WHAT IS NEEDED:
Go line by line through the entries and show those that hold the string "living".

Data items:
-- Opening Marker --
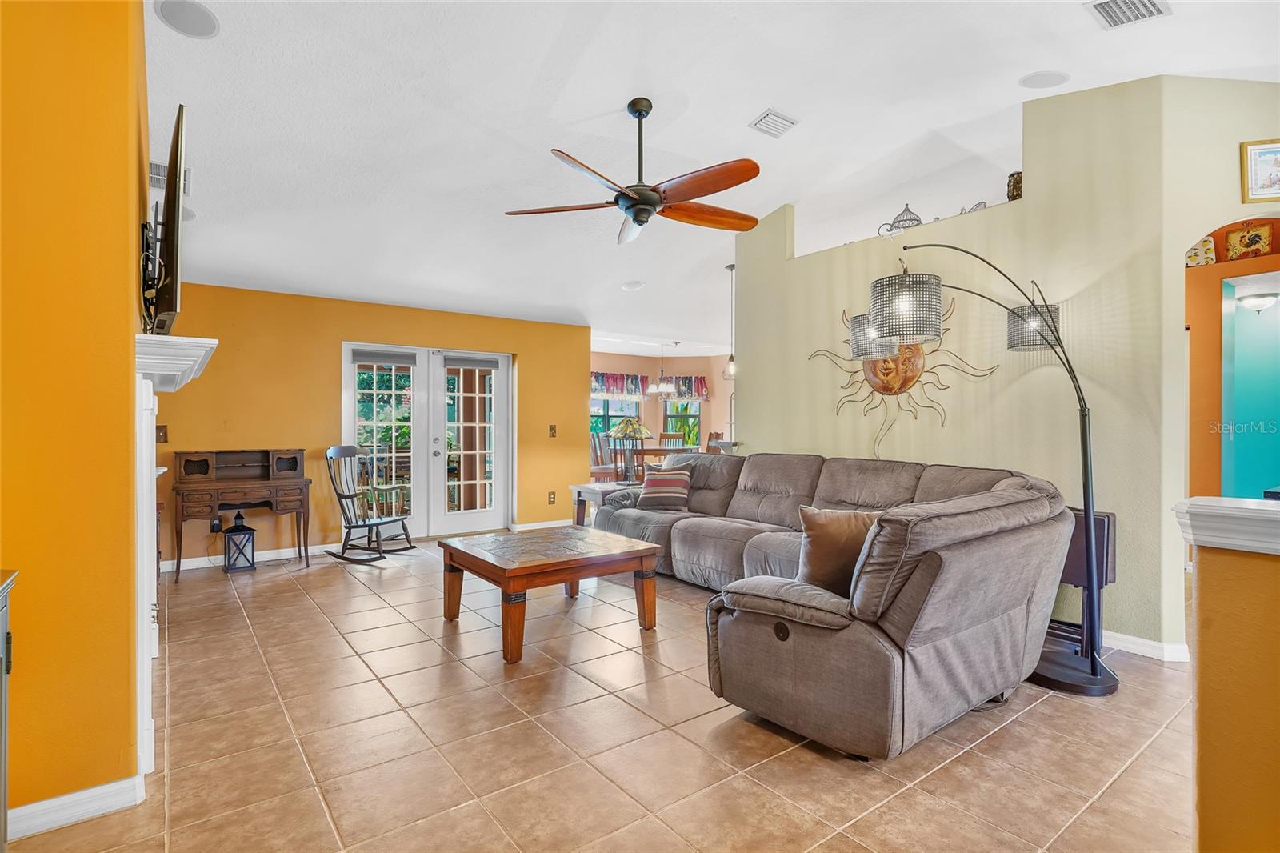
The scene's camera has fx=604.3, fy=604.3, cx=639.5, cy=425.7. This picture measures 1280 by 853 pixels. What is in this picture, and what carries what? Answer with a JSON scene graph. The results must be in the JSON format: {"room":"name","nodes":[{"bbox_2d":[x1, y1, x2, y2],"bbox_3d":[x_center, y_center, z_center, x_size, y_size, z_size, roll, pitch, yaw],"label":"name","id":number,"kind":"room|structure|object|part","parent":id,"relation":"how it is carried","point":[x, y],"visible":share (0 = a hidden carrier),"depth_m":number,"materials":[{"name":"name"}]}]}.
{"room":"living room","nodes":[
{"label":"living room","id":0,"kind":"room"},
{"bbox_2d":[0,0,150,834],"bbox_3d":[-2.540,-0.394,2.388,0.823,3.288,2.967,0,0,-37],"label":"left wall","id":1,"kind":"structure","parent":0,"point":[121,185],"depth_m":1.87,"materials":[{"name":"paint"}]},
{"bbox_2d":[8,774,144,838],"bbox_3d":[-1.935,1.197,1.720,0.601,0.092,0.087,0,0,-37],"label":"baseboard","id":2,"kind":"structure","parent":1,"relation":"attached to","point":[71,799],"depth_m":1.89,"materials":[{"name":"white paint"}]},
{"bbox_2d":[138,104,188,334],"bbox_3d":[-1.995,-0.745,2.579,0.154,0.780,1.124,0,0,-37],"label":"television","id":3,"kind":"object","parent":1,"relation":"attached to","point":[171,299],"visible":0.93,"depth_m":2.24,"materials":[{"name":"black plastic"}]},
{"bbox_2d":[131,331,215,782],"bbox_3d":[-2.056,0.460,2.632,0.230,1.497,1.583,0,0,-37],"label":"fireplace mantel","id":4,"kind":"object","parent":1,"relation":"attached to","point":[149,454],"visible":0.77,"depth_m":2.13,"materials":[{"name":"white paint"}]},
{"bbox_2d":[144,283,591,566],"bbox_3d":[-2.497,-0.033,6.333,4.356,2.522,0.160,0,0,-37],"label":"yellow wall","id":5,"kind":"structure","parent":0,"point":[334,331],"depth_m":5.82,"materials":[{"name":"paint"}]},
{"bbox_2d":[156,424,168,441],"bbox_3d":[-3.986,0.064,5.034,0.078,0.135,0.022,0,0,-37],"label":"light switch","id":6,"kind":"object","parent":5,"relation":"attached to","point":[161,429],"visible":0.86,"depth_m":5.04,"materials":[{"name":"brown"}]},
{"bbox_2d":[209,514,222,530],"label":"wall socket","id":7,"kind":"object","parent":5,"relation":"attached to","point":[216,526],"visible":0.87,"depth_m":5.23,"materials":[{"name":"plastic"}]},
{"bbox_2d":[161,543,331,572],"bbox_3d":[-3.507,1.183,5.509,1.808,0.093,0.017,0,0,-37],"label":"baseboard","id":8,"kind":"structure","parent":5,"relation":"attached to","point":[204,566],"depth_m":5.48,"materials":[{"name":"white paint"}]},
{"bbox_2d":[340,343,512,538],"bbox_3d":[-2.254,0.188,6.585,1.762,2.055,0.181,0,0,-37],"label":"french door","id":9,"kind":"structure","parent":5,"relation":"in","point":[374,391],"depth_m":6.57,"materials":[{"name":"white glass"}]},
{"bbox_2d":[351,348,417,365],"bbox_3d":[-2.619,-0.703,6.187,0.545,0.131,0.052,0,0,-33],"label":"door blind","id":10,"kind":"object","parent":9,"relation":"attached to","point":[357,359],"visible":0.99,"depth_m":6.17,"materials":[{"name":"grey fabric"}]},
{"bbox_2d":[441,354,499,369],"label":"door blind","id":11,"kind":"object","parent":9,"relation":"attached to","point":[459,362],"visible":0.98,"depth_m":6.74,"materials":[{"name":"grey fabric"}]},
{"bbox_2d":[508,518,575,530],"bbox_3d":[-1.019,1.182,7.249,1.243,0.096,0.019,0,0,-37],"label":"baseboard","id":12,"kind":"structure","parent":5,"relation":"attached to","point":[524,528],"depth_m":7.15,"materials":[{"name":"white paint"}]},
{"bbox_2d":[547,490,556,503],"bbox_3d":[-1.043,0.846,7.149,0.085,0.141,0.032,0,0,-37],"label":"wall socket","id":13,"kind":"object","parent":5,"relation":"attached to","point":[552,498],"visible":0.98,"depth_m":7.14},
{"bbox_2d":[548,424,557,437],"bbox_3d":[-1.019,0.063,7.023,0.079,0.145,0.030,0,0,-37],"label":"light switch","id":14,"kind":"object","parent":5,"relation":"attached to","point":[552,429],"visible":0.98,"depth_m":7.02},
{"bbox_2d":[3,531,1204,852],"bbox_3d":[1.297,1.282,4.585,9.468,0.101,10.332,0,0,-37],"label":"tile floor","id":15,"kind":"structure","parent":0,"point":[302,600],"depth_m":2.34,"materials":[{"name":"beige tile"}]},
{"bbox_2d":[0,568,17,850],"bbox_3d":[-1.699,0.820,1.199,0.565,0.860,0.660,0,0,-37],"label":"cabinet","id":16,"kind":"object","parent":15,"relation":"on","point":[3,752],"visible":0.99,"depth_m":1.53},
{"bbox_2d":[221,512,256,572],"bbox_3d":[-3.445,0.981,5.207,0.217,0.492,0.217,0,0,-37],"label":"lantern","id":17,"kind":"object","parent":15,"relation":"on","point":[249,538],"visible":1,"depth_m":5.15,"materials":[{"name":"black metal"}]},
{"bbox_2d":[170,448,311,581],"bbox_3d":[-3.407,0.729,5.204,0.973,1.001,0.526,0,0,-37],"label":"wooden desk","id":18,"kind":"object","parent":15,"relation":"on","point":[224,483],"visible":0.96,"depth_m":5.11,"materials":[{"name":"brown wood"}]},
{"bbox_2d":[323,442,418,562],"bbox_3d":[-2.505,0.709,5.573,0.753,1.024,0.602,0,0,18],"label":"rocking chair","id":19,"kind":"object","parent":15,"relation":"on","point":[394,521],"visible":0.99,"depth_m":5.53,"materials":[{"name":"wood"}]},
{"bbox_2d":[438,526,664,663],"bbox_3d":[-0.572,0.985,3.776,1.073,0.498,0.989,0,0,-37],"label":"coffee table","id":20,"kind":"object","parent":15,"relation":"on","point":[507,578],"visible":0.99,"depth_m":3.56,"materials":[{"name":"brown wood"}]},
{"bbox_2d":[589,432,617,480],"bbox_3d":[-0.524,0.640,9.282,0.488,1.065,0.466,0,0,21],"label":"dining chair","id":21,"kind":"object","parent":15,"relation":"on","point":[597,461],"visible":0.57,"depth_m":9.25,"materials":[{"name":"brown wood"}]},
{"bbox_2d":[570,481,636,525],"bbox_3d":[-0.271,0.908,6.102,0.692,0.599,0.604,0,0,-37],"label":"end table","id":22,"kind":"object","parent":15,"relation":"on","point":[592,488],"visible":0.39,"depth_m":5.97,"materials":[{"name":"brown wood"}]},
{"bbox_2d":[609,416,652,484],"bbox_3d":[-0.109,0.263,6.149,0.418,0.672,0.415,0,0,-37],"label":"table lamp","id":23,"kind":"object","parent":22,"relation":"on","point":[627,431],"visible":1,"depth_m":6.06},
{"bbox_2d":[619,445,695,479],"bbox_3d":[0.223,0.773,9.526,1.334,0.795,1.049,0,0,-37],"label":"dining table","id":24,"kind":"object","parent":15,"relation":"on","point":[647,451],"visible":0.36,"depth_m":9.10,"materials":[{"name":"brown wood"}]},
{"bbox_2d":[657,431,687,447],"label":"dining chair","id":25,"kind":"object","parent":15,"relation":"on","point":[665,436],"visible":0.32,"depth_m":10.33,"materials":[{"name":"brown wood"}]},
{"bbox_2d":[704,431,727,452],"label":"dining chair","id":26,"kind":"object","parent":15,"relation":"on","point":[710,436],"visible":0.24,"depth_m":9.09,"materials":[{"name":"brown wood"}]},
{"bbox_2d":[592,449,1070,759],"bbox_3d":[0.605,0.725,4.032,2.292,0.994,3.515,0,0,-37],"label":"sectional sofa","id":27,"kind":"object","parent":15,"relation":"on","point":[827,474],"visible":0.95,"depth_m":2.47,"materials":[{"name":"grey fabric"}]},
{"bbox_2d":[634,462,693,510],"bbox_3d":[0.225,0.534,5.298,0.483,0.389,0.260,0,0,26],"label":"striped pillow","id":28,"kind":"object","parent":27,"relation":"on","point":[652,483],"visible":0.98,"depth_m":5.21,"materials":[{"name":"fabric"}]},
{"bbox_2d":[794,504,880,594],"bbox_3d":[0.941,0.569,2.738,0.506,0.409,0.240,0,0,-17],"label":"throw pillow","id":29,"kind":"object","parent":27,"relation":"on","point":[838,526],"visible":0.67,"depth_m":2.67,"materials":[{"name":"brown fabric"}]},
{"bbox_2d":[848,240,1118,694],"bbox_3d":[1.693,0.122,3.057,1.156,2.195,0.739,0,0,-11],"label":"arc floor lamp","id":30,"kind":"object","parent":15,"relation":"on","point":[1090,508],"visible":0.94,"depth_m":2.90,"materials":[{"name":"black metal"}]},
{"bbox_3d":[1.352,-0.596,3.122,0.367,0.301,0.359,0,0,-37],"label":"drum shade","id":31,"kind":"part","parent":30,"relation":"part of","materials":[{"name":"black metal"}]},
{"bbox_3d":[2.232,-0.573,3.473,0.303,0.228,0.302,0,0,-37],"label":"shade","id":32,"kind":"part","parent":30,"relation":"part of","materials":[{"name":"black metal"}]},
{"bbox_2d":[1045,504,1116,661],"bbox_3d":[2.313,0.842,3.345,0.357,0.776,0.453,0,0,-37],"label":"folding table","id":33,"kind":"object","parent":15,"relation":"on","point":[1108,518],"visible":0.38,"depth_m":3.18,"materials":[{"name":"wood"}]},
{"bbox_2d":[588,349,735,468],"bbox_3d":[0.339,-0.050,10.688,4.156,2.535,0.562,0,0,-37],"label":"dining room wall","id":34,"kind":"structure","parent":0,"point":[665,362],"depth_m":11.08,"materials":[{"name":"paint"}]},
{"bbox_2d":[588,396,643,437],"bbox_3d":[-0.508,-0.194,10.643,1.192,1.382,0.147,0,0,-37],"label":"window","id":35,"kind":"structure","parent":34,"relation":"in","point":[627,406],"depth_m":10.66,"materials":[{"name":"glass"}]},
{"bbox_2d":[589,371,651,398],"bbox_3d":[-0.480,-0.694,10.435,1.434,0.440,0.180,0,0,-37],"label":"valance","id":36,"kind":"object","parent":34,"relation":"attached to","point":[594,389],"visible":0.6,"depth_m":10.46,"materials":[{"name":"fabric"}]},
{"bbox_2d":[662,397,703,448],"bbox_3d":[0.748,-0.129,11.017,0.415,1.404,0.348,0,0,-37],"label":"window","id":37,"kind":"structure","parent":34,"relation":"in","point":[698,414],"depth_m":11.02,"materials":[{"name":"glass"}]},
{"bbox_2d":[659,376,708,399],"bbox_3d":[0.778,-0.694,11.161,0.620,0.499,0.447,0,0,-37],"label":"valance","id":38,"kind":"object","parent":34,"relation":"attached to","point":[698,382],"visible":0.59,"depth_m":11.11,"materials":[{"name":"fabric"}]},
{"bbox_2d":[144,0,1279,352],"bbox_3d":[0.924,-1.856,5.395,9.526,0.150,10.670,0,0,-37],"label":"ceiling","id":39,"kind":"structure","parent":0,"point":[740,113],"depth_m":3.50,"materials":[{"name":"white paint"}]},
{"bbox_2d":[148,160,191,196],"bbox_3d":[-2.964,-1.547,3.776,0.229,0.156,0.323,0,0,-37],"label":"air vent","id":40,"kind":"object","parent":39,"relation":"attached to","point":[151,167],"visible":0.45,"depth_m":3.72,"materials":[{"name":"white metal"}]},
{"bbox_2d":[154,0,219,38],"bbox_3d":[-1.900,-1.718,2.544,0.228,0.024,0.232,0,0,11],"label":"ceiling speaker","id":41,"kind":"object","parent":39,"relation":"in","point":[194,16],"visible":0.99,"depth_m":2.53,"materials":[{"name":"white plastic"}]},
{"bbox_2d":[504,96,759,246],"bbox_3d":[0.052,-1.460,3.395,1.433,0.728,1.451,0,0,-37],"label":"ceiling fan","id":42,"kind":"object","parent":39,"relation":"hanging from","point":[702,194],"visible":0.98,"depth_m":3.30,"materials":[{"name":"brown wood"}]},
{"bbox_2d":[620,280,644,290],"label":"recessed light","id":43,"kind":"object","parent":39,"relation":"in","point":[630,286],"visible":0.99,"depth_m":6.33,"materials":[{"name":"white"}]},
{"bbox_2d":[645,340,678,395],"bbox_3d":[0.363,-0.917,9.504,0.503,0.844,0.507,0,0,-37],"label":"chandelier","id":44,"kind":"object","parent":39,"relation":"hanging from","point":[670,389],"visible":1,"depth_m":9.43,"materials":[{"name":"metal"}]},
{"bbox_2d":[723,264,737,382],"bbox_3d":[0.953,-1.059,6.267,0.177,1.208,0.180,0,0,-37],"label":"pendant light","id":45,"kind":"object","parent":39,"relation":"hanging from","point":[732,267],"visible":0.96,"depth_m":6.25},
{"bbox_2d":[748,108,799,137],"bbox_3d":[0.814,-1.849,3.696,0.261,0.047,0.215,0,0,-37],"label":"ceiling vent","id":46,"kind":"object","parent":39,"relation":"attached to","point":[770,120],"visible":0.99,"depth_m":3.67,"materials":[{"name":"white metal"}]},
{"bbox_2d":[1018,69,1069,88],"bbox_3d":[2.210,-1.892,3.308,0.221,0.039,0.225,0,0,-37],"label":"ceiling speaker","id":47,"kind":"object","parent":39,"relation":"in","point":[1033,83],"visible":0.99,"depth_m":3.29,"materials":[{"name":"white plastic"}]},
{"bbox_2d":[1084,0,1171,29],"bbox_3d":[2.174,-1.871,2.654,0.340,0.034,0.269,0,0,-37],"label":"ceiling vent","id":48,"kind":"object","parent":39,"relation":"attached to","point":[1108,14],"visible":0.98,"depth_m":2.72,"materials":[{"name":"white metal"}]},
{"bbox_2d":[728,76,1271,657],"bbox_3d":[2.298,-0.393,3.951,0.163,3.273,4.315,0,0,-37],"label":"green wall","id":49,"kind":"structure","parent":0,"point":[1026,207],"depth_m":3.59,"materials":[{"name":"paint"}]},
{"bbox_2d":[807,296,997,458],"bbox_3d":[1.811,-0.339,4.274,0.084,1.171,1.411,0,0,-37],"label":"wall art","id":50,"kind":"object","parent":49,"relation":"attached to","point":[895,394],"visible":0.8,"depth_m":4.23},
{"bbox_2d":[881,203,923,234],"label":"decorative birdcage","id":51,"kind":"object","parent":49,"relation":"in","point":[902,220],"visible":0.6,"depth_m":4.25,"materials":[{"name":"metal"}]},
{"bbox_2d":[957,200,987,214],"bbox_3d":[2.217,-1.429,4.029,0.129,0.114,0.217,0,0,-37],"label":"decorative object","id":52,"kind":"object","parent":49,"relation":"in","point":[982,202],"visible":0.38,"depth_m":4.00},
{"bbox_2d":[1006,171,1023,200],"bbox_3d":[2.385,-1.484,3.822,0.130,0.202,0.132,0,0,-37],"label":"vase","id":53,"kind":"object","parent":49,"relation":"in","point":[1013,192],"visible":0.59,"depth_m":3.78,"materials":[{"name":"brown"}]},
{"bbox_2d":[1099,628,1191,661],"bbox_3d":[2.284,1.179,3.931,0.095,0.091,2.506,0,0,-37],"label":"baseboard","id":54,"kind":"structure","parent":49,"relation":"attached to","point":[1150,642],"depth_m":3.25,"materials":[{"name":"white paint"}]},
{"bbox_2d":[1239,138,1279,204],"bbox_3d":[3.159,-1.260,2.969,0.335,0.291,0.030,0,0,14],"label":"framed picture","id":55,"kind":"object","parent":49,"relation":"attached to","point":[1276,178],"visible":1,"depth_m":2.99},
{"bbox_2d":[1181,508,1279,852],"bbox_3d":[2.117,0.735,0.690,0.159,1.034,2.363,0,0,-37],"label":"half wall","id":56,"kind":"structure","parent":0,"point":[1198,605],"depth_m":1.46,"materials":[{"name":"yellow paint"}]},
{"bbox_2d":[1172,496,1279,554],"bbox_3d":[1.959,0.244,0.779,0.353,0.092,2.140,0,0,-37],"label":"half wall cap","id":57,"kind":"object","parent":56,"relation":"attached to","point":[1230,508],"visible":0.92,"depth_m":1.43,"materials":[{"name":"white paint"}]},
{"bbox_2d":[1186,216,1279,502],"bbox_3d":[4.554,-0.134,4.332,0.569,2.710,2.567,0,0,-37],"label":"orange wall","id":58,"kind":"structure","parent":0,"point":[1198,334],"depth_m":4.56,"materials":[{"name":"orange paint"}]},
{"bbox_2d":[1184,235,1216,266],"bbox_3d":[4.234,-1.313,4.607,0.236,0.260,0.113,0,0,41],"label":"decorative plate","id":59,"kind":"object","parent":58,"relation":"attached to","point":[1193,262],"visible":0.69,"depth_m":4.56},
{"bbox_2d":[1224,221,1274,260],"bbox_3d":[4.444,-1.322,4.413,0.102,0.276,0.246,0,0,-37],"label":"decorative plate","id":60,"kind":"object","parent":58,"relation":"attached to","point":[1234,239],"visible":0.98,"depth_m":4.40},
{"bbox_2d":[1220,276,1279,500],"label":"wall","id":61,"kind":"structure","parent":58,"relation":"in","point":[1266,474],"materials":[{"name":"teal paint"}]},
{"bbox_2d":[1236,290,1279,312],"bbox_3d":[5.089,-1.008,4.965,0.259,0.139,0.281,0,0,-37],"label":"ceiling light","id":62,"kind":"object","parent":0,"point":[1258,299],"visible":0.98,"depth_m":4.91,"materials":[{"name":"white glass"}]}
]}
-- Closing Marker --
ANSWER FOR THE TASK:
{"room":"living room","nodes":[
{"label":"living room","id":0,"kind":"room"},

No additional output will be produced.